Furman says it’s a charged event to show up in public at all when you are physically gender nonconforming, and small acts of support go a long way.
“[When] people who aren’t trans interact with trans people, you should know we are looking for confirmation that you’re not part of the faction that wants us to disappear. We are looking for reasons to be comfortable or uncomfortable. Who can I trust? Who thinks I’m disgusting? Who is pissed off at me? Who might hurt me? It’s worth reminding cis people that being trans is a social war we didn’t ask for, and we’re watching out for enemy fire.”
This is why pronouns, she continues, are such a big part of the conversation.
“It is the quickest social signal that people aren’t at war with me as much of the world around me is.”
Her forthcoming record is, in a way, its own form of activism. She describes it as a first-person plural album made “for use by threatened communities, and particularly ones I belong to: trans people and Jews.” This shift in her focus toward community has coincided with motherhood, and a keen interest in interdependence and finding her chosen family.
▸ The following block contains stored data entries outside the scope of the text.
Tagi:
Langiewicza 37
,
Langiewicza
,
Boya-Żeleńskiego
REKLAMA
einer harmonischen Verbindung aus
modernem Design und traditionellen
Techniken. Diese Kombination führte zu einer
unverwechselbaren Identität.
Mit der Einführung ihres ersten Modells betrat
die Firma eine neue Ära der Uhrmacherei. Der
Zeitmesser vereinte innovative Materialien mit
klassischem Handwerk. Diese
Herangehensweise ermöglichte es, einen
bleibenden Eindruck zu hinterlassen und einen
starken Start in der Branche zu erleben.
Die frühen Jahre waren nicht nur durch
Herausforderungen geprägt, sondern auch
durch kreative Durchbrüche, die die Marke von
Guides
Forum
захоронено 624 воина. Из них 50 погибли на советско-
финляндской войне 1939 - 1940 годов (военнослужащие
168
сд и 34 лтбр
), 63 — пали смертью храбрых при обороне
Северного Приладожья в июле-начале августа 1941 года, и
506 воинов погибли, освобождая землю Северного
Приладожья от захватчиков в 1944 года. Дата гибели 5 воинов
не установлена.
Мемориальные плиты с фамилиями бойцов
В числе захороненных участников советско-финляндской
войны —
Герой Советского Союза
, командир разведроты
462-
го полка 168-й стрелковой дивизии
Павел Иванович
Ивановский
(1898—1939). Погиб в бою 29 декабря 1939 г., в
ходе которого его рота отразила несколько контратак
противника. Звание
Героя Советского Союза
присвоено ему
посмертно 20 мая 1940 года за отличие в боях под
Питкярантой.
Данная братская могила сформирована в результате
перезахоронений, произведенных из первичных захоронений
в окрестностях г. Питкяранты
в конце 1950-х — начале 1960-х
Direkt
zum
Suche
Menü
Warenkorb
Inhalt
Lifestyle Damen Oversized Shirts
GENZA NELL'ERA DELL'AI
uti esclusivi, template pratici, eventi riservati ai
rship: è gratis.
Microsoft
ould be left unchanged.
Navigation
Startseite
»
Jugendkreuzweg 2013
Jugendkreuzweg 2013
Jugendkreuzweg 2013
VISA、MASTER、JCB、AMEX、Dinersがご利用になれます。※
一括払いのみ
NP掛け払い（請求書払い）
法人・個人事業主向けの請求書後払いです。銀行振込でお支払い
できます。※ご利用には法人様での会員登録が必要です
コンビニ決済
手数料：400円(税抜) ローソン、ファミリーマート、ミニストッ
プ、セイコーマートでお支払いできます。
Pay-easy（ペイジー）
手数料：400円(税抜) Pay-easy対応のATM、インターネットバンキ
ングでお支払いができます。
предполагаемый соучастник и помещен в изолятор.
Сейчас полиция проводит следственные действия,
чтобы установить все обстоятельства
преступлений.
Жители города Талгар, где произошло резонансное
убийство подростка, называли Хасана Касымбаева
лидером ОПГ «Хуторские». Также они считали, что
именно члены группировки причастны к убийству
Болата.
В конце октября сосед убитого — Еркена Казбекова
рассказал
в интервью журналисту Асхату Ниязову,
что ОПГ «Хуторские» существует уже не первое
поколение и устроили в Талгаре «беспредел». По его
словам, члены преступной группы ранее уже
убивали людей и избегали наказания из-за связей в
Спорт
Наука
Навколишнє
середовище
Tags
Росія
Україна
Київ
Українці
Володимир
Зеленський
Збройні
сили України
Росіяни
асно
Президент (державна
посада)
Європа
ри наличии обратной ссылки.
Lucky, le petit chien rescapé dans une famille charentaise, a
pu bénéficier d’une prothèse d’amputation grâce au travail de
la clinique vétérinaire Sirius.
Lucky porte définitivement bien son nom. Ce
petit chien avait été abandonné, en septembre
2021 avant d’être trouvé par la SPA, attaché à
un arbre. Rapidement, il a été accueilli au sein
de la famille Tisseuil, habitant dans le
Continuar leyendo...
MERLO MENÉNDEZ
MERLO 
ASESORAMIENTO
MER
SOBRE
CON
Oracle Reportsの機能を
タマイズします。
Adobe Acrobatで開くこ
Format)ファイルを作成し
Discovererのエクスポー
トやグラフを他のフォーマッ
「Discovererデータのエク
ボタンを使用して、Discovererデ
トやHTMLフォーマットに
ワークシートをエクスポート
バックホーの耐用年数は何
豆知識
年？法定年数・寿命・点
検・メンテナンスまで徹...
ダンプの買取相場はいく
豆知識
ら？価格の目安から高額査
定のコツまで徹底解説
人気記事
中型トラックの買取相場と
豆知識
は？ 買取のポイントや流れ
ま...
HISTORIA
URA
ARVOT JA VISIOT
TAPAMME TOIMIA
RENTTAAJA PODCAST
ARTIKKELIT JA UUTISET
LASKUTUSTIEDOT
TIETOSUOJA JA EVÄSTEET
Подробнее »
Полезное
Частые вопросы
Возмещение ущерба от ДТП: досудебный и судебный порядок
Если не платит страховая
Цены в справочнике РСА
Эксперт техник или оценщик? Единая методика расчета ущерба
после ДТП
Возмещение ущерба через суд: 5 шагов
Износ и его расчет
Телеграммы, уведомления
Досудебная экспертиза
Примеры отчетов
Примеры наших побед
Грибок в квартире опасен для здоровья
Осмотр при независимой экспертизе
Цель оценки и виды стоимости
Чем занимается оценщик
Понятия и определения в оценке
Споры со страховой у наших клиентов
“I knew I wanted to be a parent, and yet I did not realize how much I would actively love it. It’s sort of freaking me out and making me not want to work on other things. I think it’s quite good for me — spiritually.”
Toward the end of our conversation, Furman looks at me and asks with immense sincerity, “Who are you?”
This encapsulates the earnestness with which she approaches everything in life — even an honest moment with a stranger. At the root of it all, it seems, is building connection.
“It seems obvious in retrospect, but I didn’t realize that you make your own community around your art project and your band. Whatever I talk about — it changes who listens. I feel more comfortable in a room with a higher percentage of queer people in it, and so it’s nice that that’s where I work.”